**REQUIRED WORK**
Where the line with "your GitHub profile." appears below, start writing out lines exactly, and finish with the line with "protected void onCreate(Bundle", which is included; write out nothing else.
==== DATA TO EXAMINE
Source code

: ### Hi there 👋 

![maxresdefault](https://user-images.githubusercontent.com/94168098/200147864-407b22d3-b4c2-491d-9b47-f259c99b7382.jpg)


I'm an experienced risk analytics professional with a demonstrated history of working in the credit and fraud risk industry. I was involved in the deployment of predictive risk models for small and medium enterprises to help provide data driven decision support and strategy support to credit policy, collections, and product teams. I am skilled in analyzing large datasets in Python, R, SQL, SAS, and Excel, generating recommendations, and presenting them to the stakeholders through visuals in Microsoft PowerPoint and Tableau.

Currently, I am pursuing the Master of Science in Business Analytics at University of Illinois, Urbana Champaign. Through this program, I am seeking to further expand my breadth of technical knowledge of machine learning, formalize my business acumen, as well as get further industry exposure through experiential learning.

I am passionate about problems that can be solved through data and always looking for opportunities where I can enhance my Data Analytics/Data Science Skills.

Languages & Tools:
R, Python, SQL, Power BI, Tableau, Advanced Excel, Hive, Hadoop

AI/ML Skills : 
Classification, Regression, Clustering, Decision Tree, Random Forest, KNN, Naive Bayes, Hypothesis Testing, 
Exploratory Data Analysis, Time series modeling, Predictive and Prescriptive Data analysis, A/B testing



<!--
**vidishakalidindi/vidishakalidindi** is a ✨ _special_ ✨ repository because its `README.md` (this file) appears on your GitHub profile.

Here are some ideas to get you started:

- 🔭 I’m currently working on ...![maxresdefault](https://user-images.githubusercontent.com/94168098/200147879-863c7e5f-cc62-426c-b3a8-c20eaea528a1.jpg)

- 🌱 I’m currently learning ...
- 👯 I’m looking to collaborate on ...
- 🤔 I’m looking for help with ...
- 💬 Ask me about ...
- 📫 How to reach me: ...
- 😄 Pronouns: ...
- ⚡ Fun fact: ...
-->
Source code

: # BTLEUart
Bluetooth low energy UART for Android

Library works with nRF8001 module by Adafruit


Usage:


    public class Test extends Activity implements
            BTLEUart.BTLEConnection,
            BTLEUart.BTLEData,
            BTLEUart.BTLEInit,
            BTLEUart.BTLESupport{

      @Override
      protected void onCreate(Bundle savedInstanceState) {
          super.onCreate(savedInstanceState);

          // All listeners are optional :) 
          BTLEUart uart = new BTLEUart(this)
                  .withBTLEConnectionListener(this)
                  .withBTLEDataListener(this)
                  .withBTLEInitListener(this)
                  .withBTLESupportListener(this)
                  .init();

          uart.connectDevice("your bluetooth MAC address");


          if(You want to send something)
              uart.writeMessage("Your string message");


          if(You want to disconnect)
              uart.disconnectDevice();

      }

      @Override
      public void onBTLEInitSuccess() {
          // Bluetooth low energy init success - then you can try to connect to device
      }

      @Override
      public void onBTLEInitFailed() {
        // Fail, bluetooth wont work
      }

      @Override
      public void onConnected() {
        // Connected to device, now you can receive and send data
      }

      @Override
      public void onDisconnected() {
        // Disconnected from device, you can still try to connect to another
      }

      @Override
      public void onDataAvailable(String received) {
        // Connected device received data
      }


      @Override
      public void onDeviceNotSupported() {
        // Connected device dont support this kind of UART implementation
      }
========
**YOUR SOLUTION**
**vidishakalidindi/vidishakalidindi** is a ✨ _special_ ✨ repository because its `README.md` (this file) appears on your GitHub profile.

Here are some ideas to get you started:

- 🔭 I’m currently working on ...![maxresdefault](https://user-images.githubusercontent.com/94168098/200147879-863c7e5f-cc62-426c-b3a8-c20eaea528a1.jpg)

- 🌱 I’m currently learning ...
- 👯 I’m looking to collaborate on ...
- 🤔 I’m looking for help with ...
- 💬 Ask me about ...
- 📫 How to reach me: ...
- 😄 Pronouns: ...
- ⚡ Fun fact: ...
-->
Source code

: # BTLEUart
Bluetooth low energy UART for Android

Library works with nRF8001 module by Adafruit


Usage:


    public class Test extends Activity implements
            BTLEUart.BTLEConnection,
            BTLEUart.BTLEData,
            BTLEUart.BTLEInit,
            BTLEUart.BTLESupport{

      @Override
      protected void onCreate(Bundle savedInstanceState) {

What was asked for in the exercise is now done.